Aside from how to expose and process, the other big question is which to use, Ilford Delta 3200 or Kodak TMAX P3200. In HC110b, I find the Kodak to be softer and more tonal, whereas the Ilford is sharper and more contrasty. So, just as I recommend under-rating or push processing to bring contrast to a scene with flatter lighting, I would also recommend choosing Delta. The opposite would be true for a contrasty scene, reach for the TMAX to quell that contrast. OR, if you want to emphasize a contrasty scene, use Delta and to emphasize a flat, dreamy scene, use TMAX. And within each model of film, you can rate and process to add or calm contrast.
Is your head exploding with options?
Don’t worry! My recommendation is to start at box speed and normal processing and learn what works and doesn’t work with your particular lenses and your usual scenes. I DO NOT recommend starting out by under-rating these films as many influencers will encourage. These films are not simply one-size-fits all solutions. They’re not meant to be. They’re SUPPOSED to be personally tailored. Just doing whatever you’re told to do with them is negating the entire point.
Another important thing to keep in mind, which I’ve talked about but maybe not explicitly enough, is not to confuse quantity and quality of light.
Just because a scene has a lower QUANTITY of light and necessitates a higher ISO, this does not mean that you can ignore the QUALITY of the light just because you are shooting at 1600 or 6400. I see so many available light portraits at high ISO’s with shadows on faces or other important elements of the scene. I think photographers forget this because in 100 and 400 ISO conditions which are often sunlit, one needn’t pay a lot of attention to the quality of light in order to return acceptable photos.
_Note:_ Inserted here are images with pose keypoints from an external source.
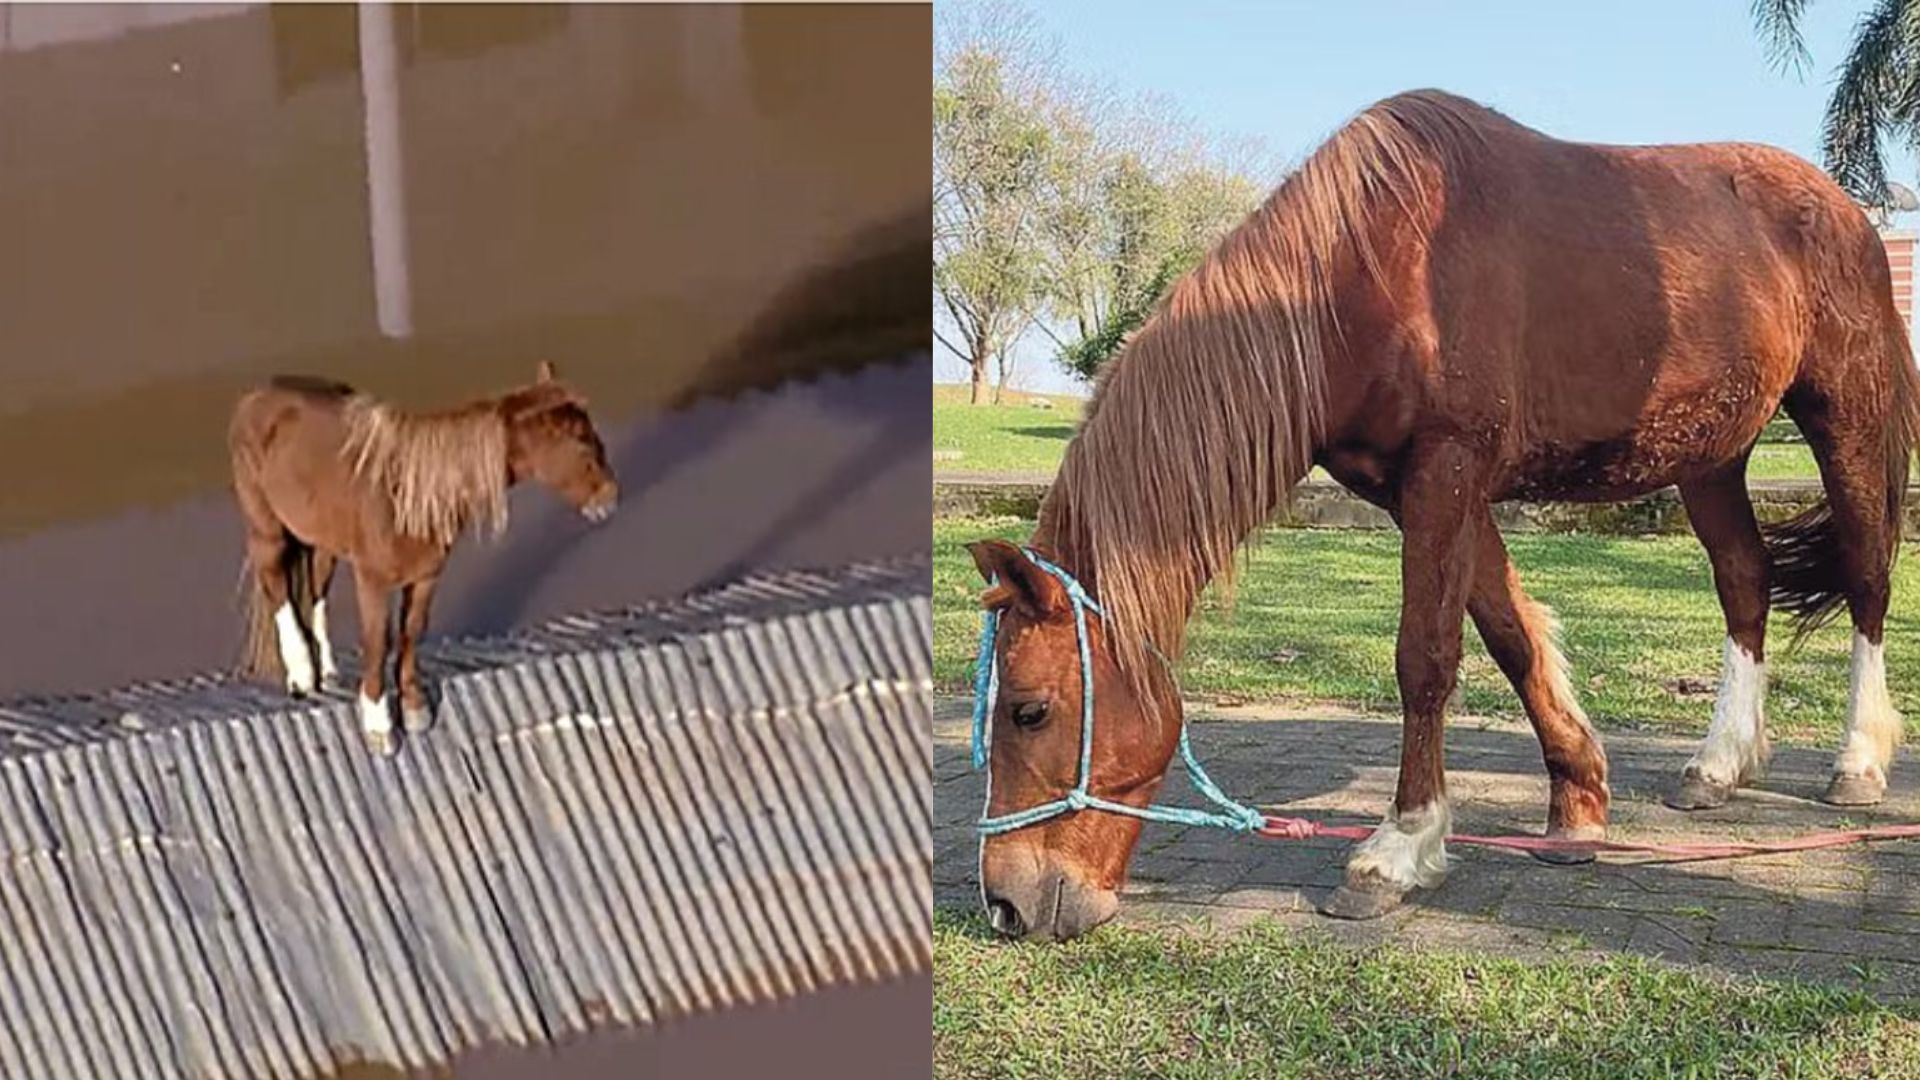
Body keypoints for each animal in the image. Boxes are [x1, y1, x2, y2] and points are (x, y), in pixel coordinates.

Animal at [230, 361, 619, 755]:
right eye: (582, 442)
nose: (610, 498)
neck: (407, 494)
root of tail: (259, 394)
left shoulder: (426, 576)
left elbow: (411, 632)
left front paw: (414, 708)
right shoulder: (372, 579)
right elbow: (377, 640)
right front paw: (379, 725)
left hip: (323, 540)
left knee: (315, 590)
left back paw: (325, 668)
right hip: (267, 529)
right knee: (277, 586)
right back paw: (301, 674)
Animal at [966, 89, 1920, 940]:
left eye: (1029, 711)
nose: (1008, 904)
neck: (1367, 273)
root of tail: (1844, 207)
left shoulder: (1447, 473)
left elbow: (1425, 658)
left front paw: (1396, 851)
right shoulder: (1427, 491)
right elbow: (1511, 637)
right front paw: (1577, 807)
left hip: (1848, 418)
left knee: (1867, 579)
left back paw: (1859, 762)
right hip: (1711, 457)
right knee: (1744, 582)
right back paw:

A shadow on a face may not turn into a grainy mess in the same way it does at 6400. In fact, I find that the less and less light you shoot in, the more critical the quality of that light becomes. And maybe this is one of the main reasons that shooting in these conditions is so challenging.
Notice in all these photos, both in this and the 1600 blog, regardless of how dark/black the surrounded area, highlights are generally on the faces. The inclination with candid portraits sometimes is to squeeze the shutter release during the peak of action. But with available light photography, not only must you consider the peak of action but also, this moment has to agree with where the light falls on your subject.
So when working in EI 1600 and 3200; it sounds cheesy and maybe even obvious but… let the light be your guide!
Don’t choose your film, rating and process because someone who takes great photos said something is “the best,” or because you saw some photos at those specs that look good. Ask these photogs about the quality of light they were shooting in and assess the quality of light you’re shooting in. Consider the character of your lenses. Make judgement calls based on those points and your desired outcome. Film responds different ways in different situations. That’s why digital can never fully copy it. And it’s also why there’s a lot to learn in order to get the look you’re after. It’s very possible that of all my examples, you still don’t see something that’s right for you. And that’s okay. The concept is there. From 1600 to 6400 ISO/EI, hopefully I’ve given you a springboard from which to find combinations that work for what you are trying to do. Go out and find your own method for shooting portraits in low, available light!
Thanks for reading and happy shooting!